Fair Game hits theaters November 5
The thriller is based on the true story of former CIA agent Valerie Plame, whose investigation in to possible weapons of mass destruction in Iraq eventually led to a highly publicized scandal involving the Bush administration.
The film has a runtime of 1 hour 48 minutes and is rated PG 13 for some language.
For Valerie Plame, the CIA operative whose cover was blown by the Bush administration, the best part of a new film about the scandal may be that years of many complex twists and turns in her life are clearly revealed to Americans.
Her support contrasts to Facebook founder Mark Zuckerberg turning his back on the dramatization of his life in the recent box office hit “The Social Network.”
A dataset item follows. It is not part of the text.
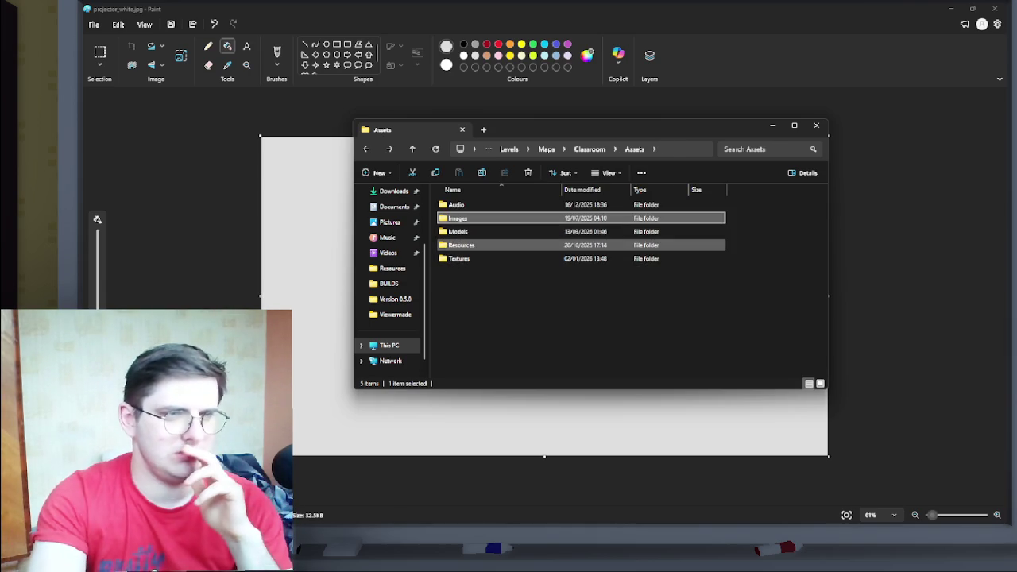
key("alt+Left")
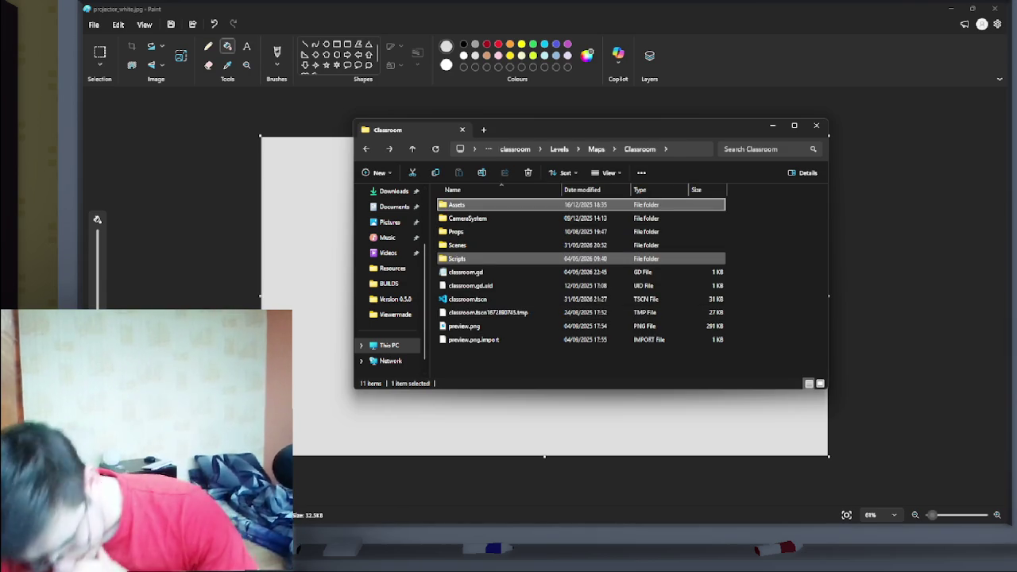
double_click(456, 231)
Hollywood filmmakers are famous for ignoring facts to dramatize a story in two hours or less, but Plame and her husband Joe Wilson seem happy with the condensed version of their tale of global espionage, Washington politics and White House scandal.
“We finally get the chance to say ‘Here’s the story’ and take away the lessons, as Joe talks about, of what it means to hold your government to account for words and deeds,” Plame told Reuters about the film “Fair Game”, opening on Friday in U.S. theaters.
“Joe” is former Ambassador Joseph Wilson, whose public challenge of the Bush administration’s case for war in Iraq in 2003 led to a press leak about his wife’s covert identity, a firestorm of controversy and a criminal conviction of a key White House staff member.
“Fair Game” is based on Plame’s book of the same name and stars Naomi Watts as her and Oscar winner Sean Penn as Wilson, and the real-life couple relish the opportunity it brings to reinforce their sense of patriotism to movie audiences.
“The lesson I hope people take away from it is that if you wish for our Republic to remain strong, you as citizens have to be responsible and do your civic duty,” said Wilson.
The film’s makers, however, are less focused on the politics than they are the personal drama of what happened to Plame and Wilson and the impact it had on their marriage.
Moreover, “Fair Game” is no plodding political drama. It is fast-paced and full of suspense, hopping from Washington to Africa, the Middle East and back — what one might expect from filmmaker Doug Liman, who also directed action-filled thrillers “The Bourne Identity” and “Mr. and Mrs Smith.